Hey, look, the Government of Burma has officially responded to a pair of articles by Catherine Dill and I describing  a suspect defense facility near Pauk:

Speaking on May 15, U Ye Htut said he strongly objected to report.

“But I do not think we need to pay attention to such a small organisation,” said U Ye Htut, who is also the Deputy Minister of Information. 

“Every country is improving their national defences and the United States and United Nations have had nothing to say about our weapons factory at Pauk,” he said.

I think we’ve got their attention.  Wait until they read our coming rundown on the North Korean missile facility near Minbu, followed by the revelation of several new facilities.

The short version is this:  One of Burma’s ruling Generals, Thein Htay, controls something called the Directorate of Defense Industries.  The US Treasury Department has sanctioned Thein Htay and DDI for its ties to North Korea.

DDI seized a bunch of farmland and razed a village near Pauk to build a giant defense factory.  When reporters published a story based on interviews with locals, the government arrested the journalists and seized all copies of the magazine.  Burma refused to say what the facility is — other than to say it is none of anyone’s business — and the reporters are still in jail.

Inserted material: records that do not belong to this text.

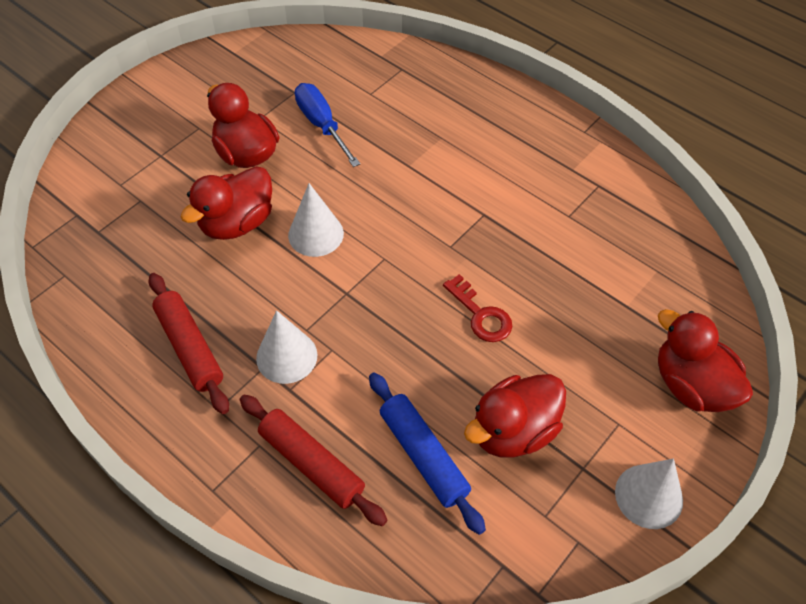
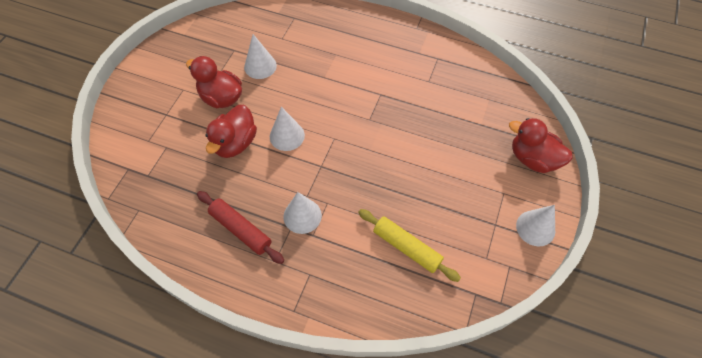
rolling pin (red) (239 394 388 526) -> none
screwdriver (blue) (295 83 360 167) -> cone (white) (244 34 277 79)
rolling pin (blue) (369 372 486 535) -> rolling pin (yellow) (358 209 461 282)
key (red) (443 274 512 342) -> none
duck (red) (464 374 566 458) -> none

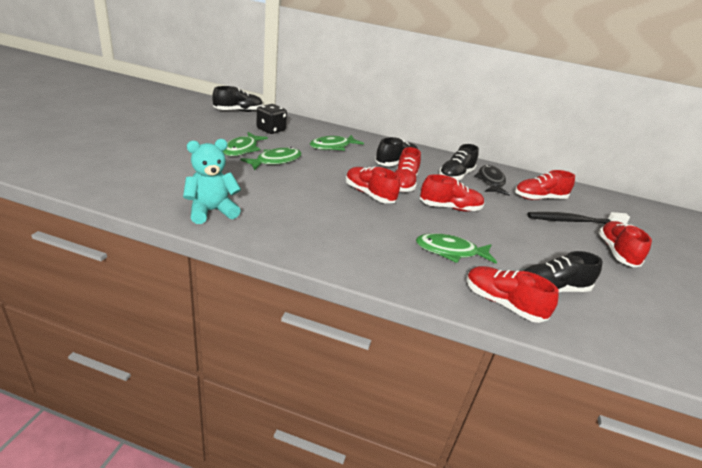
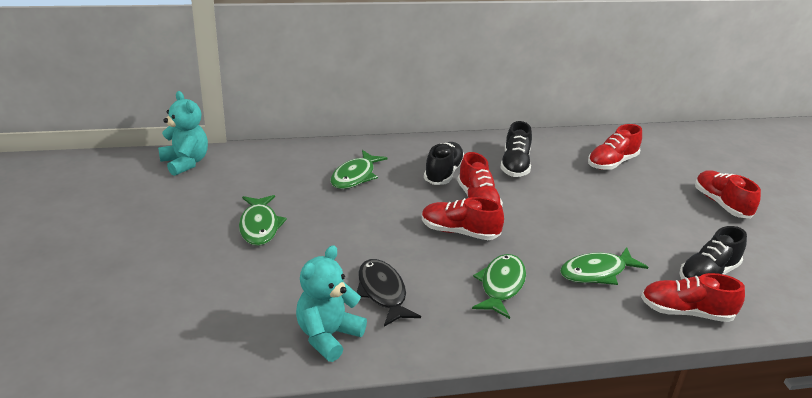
shoe (black) (212 86 263 112) -> teddy bear (turquoise) (158 91 208 176)
fish (green) (240 147 302 170) -> fish (green) (472 254 526 319), shifted
dice (black) (256 104 287 134) -> none
shoe (red) (420 174 484 212) -> none
fish (black) (474 165 510 196) -> fish (black) (356 259 421 327), shifted
toothbrush (black) (527 212 630 224) -> none

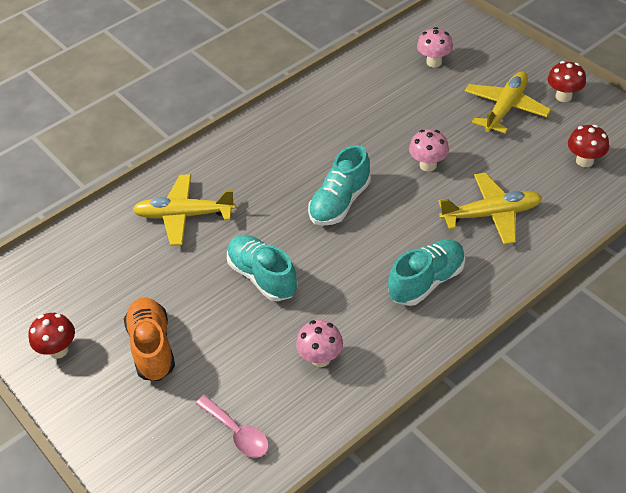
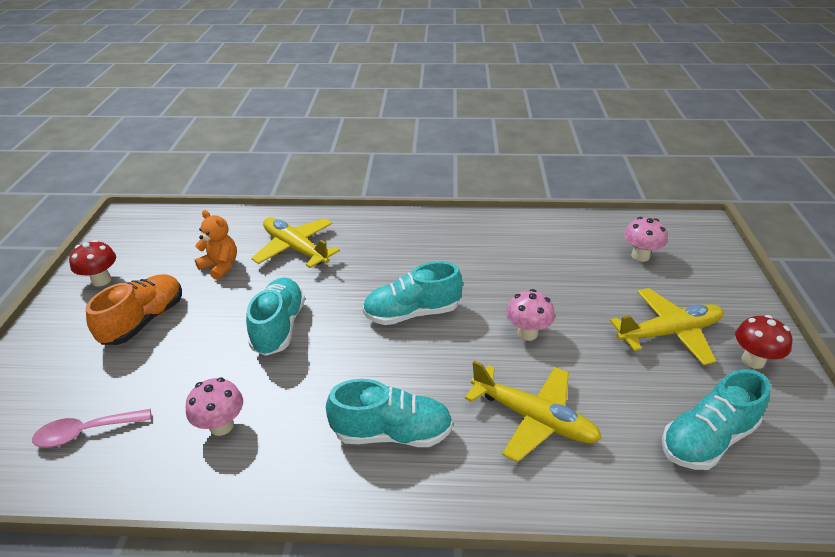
spoon (pink) (196 395 269 458) -> spoon (pink) (32 409 151 448), 75 degrees clockwise
mushroom (red) (568 125 609 167) -> shoe (turquoise) (662 369 770 470)
none -> teddy bear (orange) (195 210 237 280)

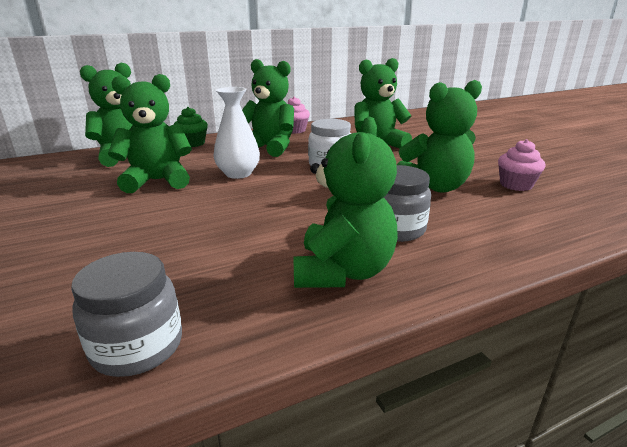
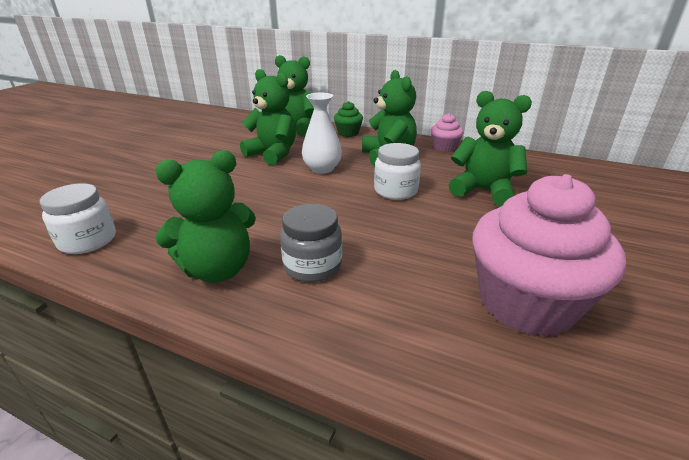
jar (grey) (71 252 182 377) -> jar (white) (40 183 116 254)
teddy bear (green) (397 80 482 193) -> none
cupcake (pink) (498 139 545 191) -> cupcake (pink) (472 174 626 337), x2.17

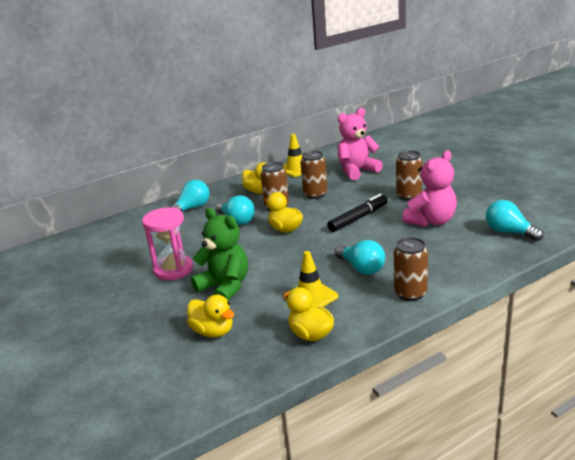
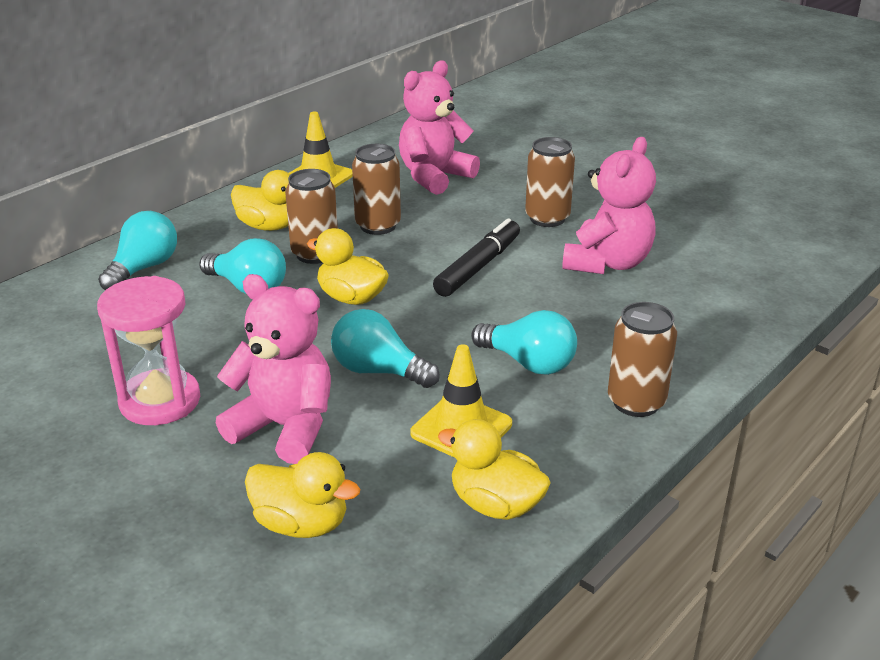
teddy bear (green) (191 208 248 301) -> teddy bear (pink) (216 274 331 464)
light bulb (turquoise) (486 200 544 241) -> light bulb (turquoise) (331 309 440 388), shifted

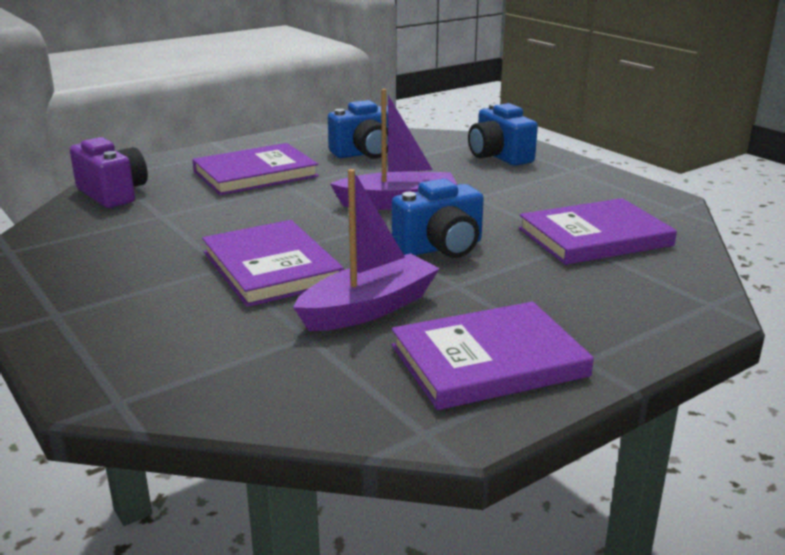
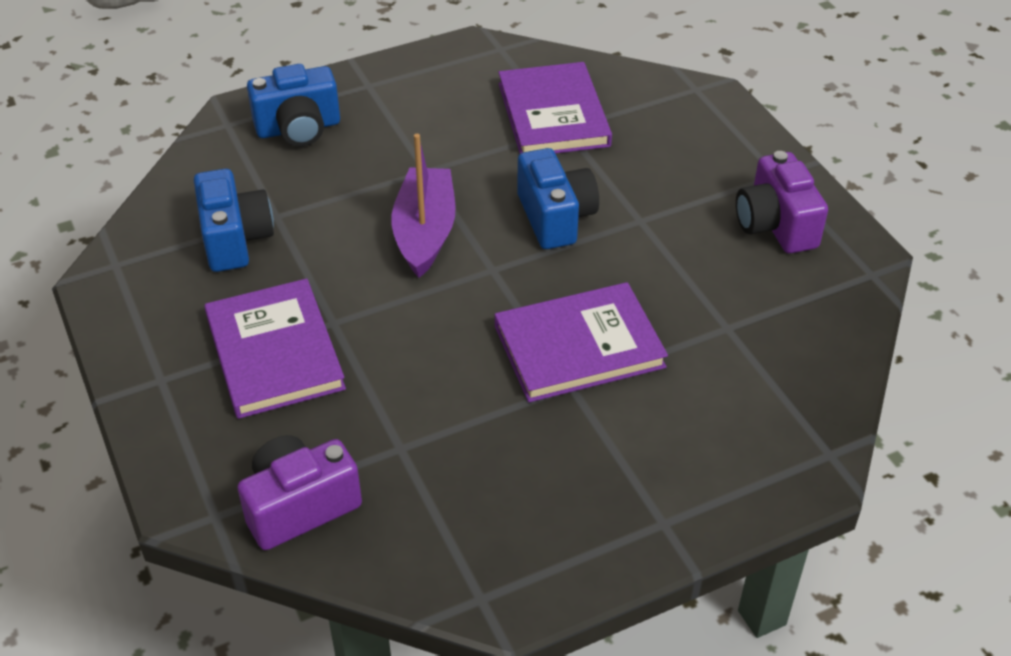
boat (purple) (293 169 440 331) -> none
book (purple) (392 302 594 410) -> camera (purple) (736 151 828 254)

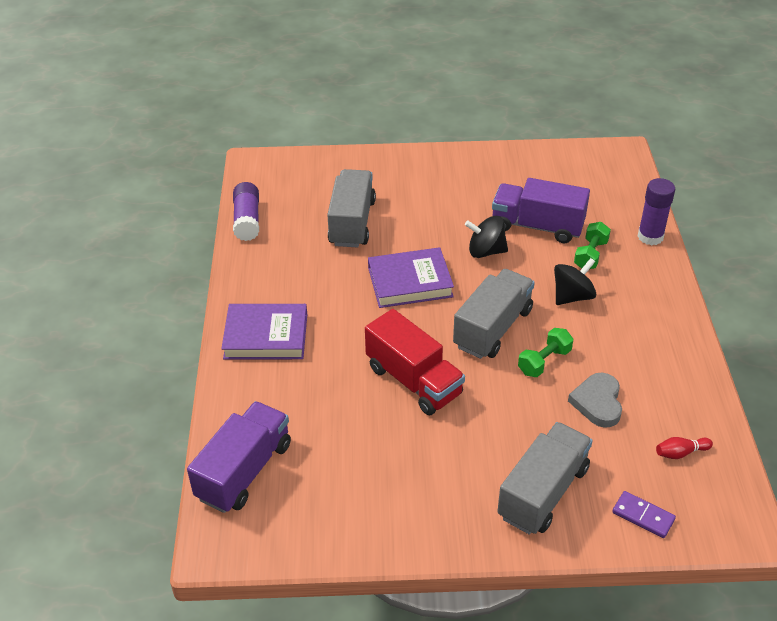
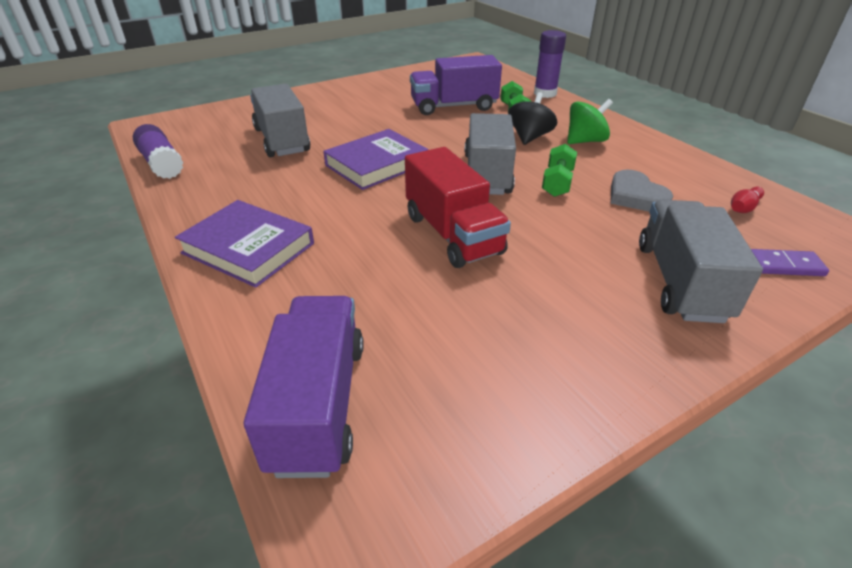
book (purple) (221 304 307 360) -> book (purple) (175 200 314 288), 60 degrees clockwise
truck (red) (365 309 465 415) -> truck (red) (405 147 511 268), 45 degrees clockwise
spinning top (black) (465 216 508 258) -> none
none -> spinning top (green) (567 99 613 144)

Burma signed the Chemical Weapons Convention in 1993.  Despite repeated promises to do so, Burma has still not ratified the CWC.

And despite repeated promises to the Obama Administration to cut off cooperation with North Korea, DDI’s facilities have dramatically expanded since 2009.

I don’t know whether the facility near Pauk is a chemical weapons plant as locals allege, but I can’t imagine a country acting more suspicious than Burma in the past few months.

You can read our articles — an CNS analysis of satellite images of the site and a Foreign Policy essay on why we ought to care — or listen to Aaron Stein and I discuss the matter in a podcast.

Comments

  1. nukeman (History)

    Congratulations! When you get a government angry for your open source research you know that you’ve done a good job. I expect you’ll see more attacks on your work from sources angry for what you have revealed. Keep up the good work.

  2. nukeman (History)

    Besides crowdsourcing if possible you could post a list or links of some kind to people who are willing to share proliferation related scientific and engineering information. Many people do not have the resources to print out journal articles or conference papers and this would be a way to help them out.

  3. krepon (History)

    Didn’t think we were that organized.